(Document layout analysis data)
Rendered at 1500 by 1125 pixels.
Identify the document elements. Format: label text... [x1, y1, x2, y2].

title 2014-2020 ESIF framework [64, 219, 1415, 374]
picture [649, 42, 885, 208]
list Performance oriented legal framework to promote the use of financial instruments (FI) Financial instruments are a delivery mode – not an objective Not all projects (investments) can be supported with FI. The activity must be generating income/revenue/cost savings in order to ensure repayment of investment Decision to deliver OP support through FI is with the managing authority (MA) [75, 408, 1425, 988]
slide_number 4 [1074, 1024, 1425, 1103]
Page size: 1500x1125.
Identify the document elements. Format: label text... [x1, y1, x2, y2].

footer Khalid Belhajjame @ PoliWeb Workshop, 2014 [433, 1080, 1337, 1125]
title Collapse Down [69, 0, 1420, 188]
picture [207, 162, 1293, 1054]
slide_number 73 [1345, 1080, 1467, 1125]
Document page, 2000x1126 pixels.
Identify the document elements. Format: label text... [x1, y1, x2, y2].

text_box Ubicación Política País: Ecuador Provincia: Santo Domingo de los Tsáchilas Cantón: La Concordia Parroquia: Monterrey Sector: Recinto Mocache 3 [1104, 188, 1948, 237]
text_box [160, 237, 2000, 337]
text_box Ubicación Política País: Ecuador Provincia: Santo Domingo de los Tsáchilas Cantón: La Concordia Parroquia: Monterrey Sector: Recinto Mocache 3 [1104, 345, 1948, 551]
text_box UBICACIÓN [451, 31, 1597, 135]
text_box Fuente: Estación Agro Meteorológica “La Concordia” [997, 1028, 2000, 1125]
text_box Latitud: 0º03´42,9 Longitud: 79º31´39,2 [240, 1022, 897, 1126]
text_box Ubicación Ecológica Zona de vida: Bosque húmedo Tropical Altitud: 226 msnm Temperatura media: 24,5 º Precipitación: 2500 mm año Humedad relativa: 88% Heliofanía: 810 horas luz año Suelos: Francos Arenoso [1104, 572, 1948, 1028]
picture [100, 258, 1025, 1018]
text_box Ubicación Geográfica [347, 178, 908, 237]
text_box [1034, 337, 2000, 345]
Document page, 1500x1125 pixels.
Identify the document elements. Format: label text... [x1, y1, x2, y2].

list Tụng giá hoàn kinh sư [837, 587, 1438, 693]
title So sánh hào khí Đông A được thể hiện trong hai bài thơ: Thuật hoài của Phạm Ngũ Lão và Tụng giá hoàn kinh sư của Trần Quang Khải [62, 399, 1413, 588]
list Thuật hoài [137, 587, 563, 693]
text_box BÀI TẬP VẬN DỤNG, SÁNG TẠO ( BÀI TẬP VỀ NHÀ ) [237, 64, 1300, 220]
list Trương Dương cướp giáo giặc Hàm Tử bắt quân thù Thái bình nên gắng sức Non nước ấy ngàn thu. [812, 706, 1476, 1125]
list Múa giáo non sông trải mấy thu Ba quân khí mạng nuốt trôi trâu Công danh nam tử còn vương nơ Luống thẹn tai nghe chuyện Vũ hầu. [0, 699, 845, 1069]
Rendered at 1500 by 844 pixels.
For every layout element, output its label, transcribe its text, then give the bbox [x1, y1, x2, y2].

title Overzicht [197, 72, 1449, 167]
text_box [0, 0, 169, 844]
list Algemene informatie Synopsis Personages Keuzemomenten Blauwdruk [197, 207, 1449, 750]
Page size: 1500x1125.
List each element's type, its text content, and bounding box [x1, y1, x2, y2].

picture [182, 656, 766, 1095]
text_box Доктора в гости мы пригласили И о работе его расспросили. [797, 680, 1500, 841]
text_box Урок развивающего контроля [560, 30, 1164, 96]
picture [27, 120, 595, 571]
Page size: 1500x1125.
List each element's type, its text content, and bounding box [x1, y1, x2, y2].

WHAT THE TASK ASKS: Look over the records above and copy each line that includes the string "pixels".

RESULT OF THIS TASK:
Rendered at 1500 by 1125 pixels.
Document page, 2000x1126 pixels.
Document page, 1500x1125 pixels.
Rendered at 1500 by 844 pixels.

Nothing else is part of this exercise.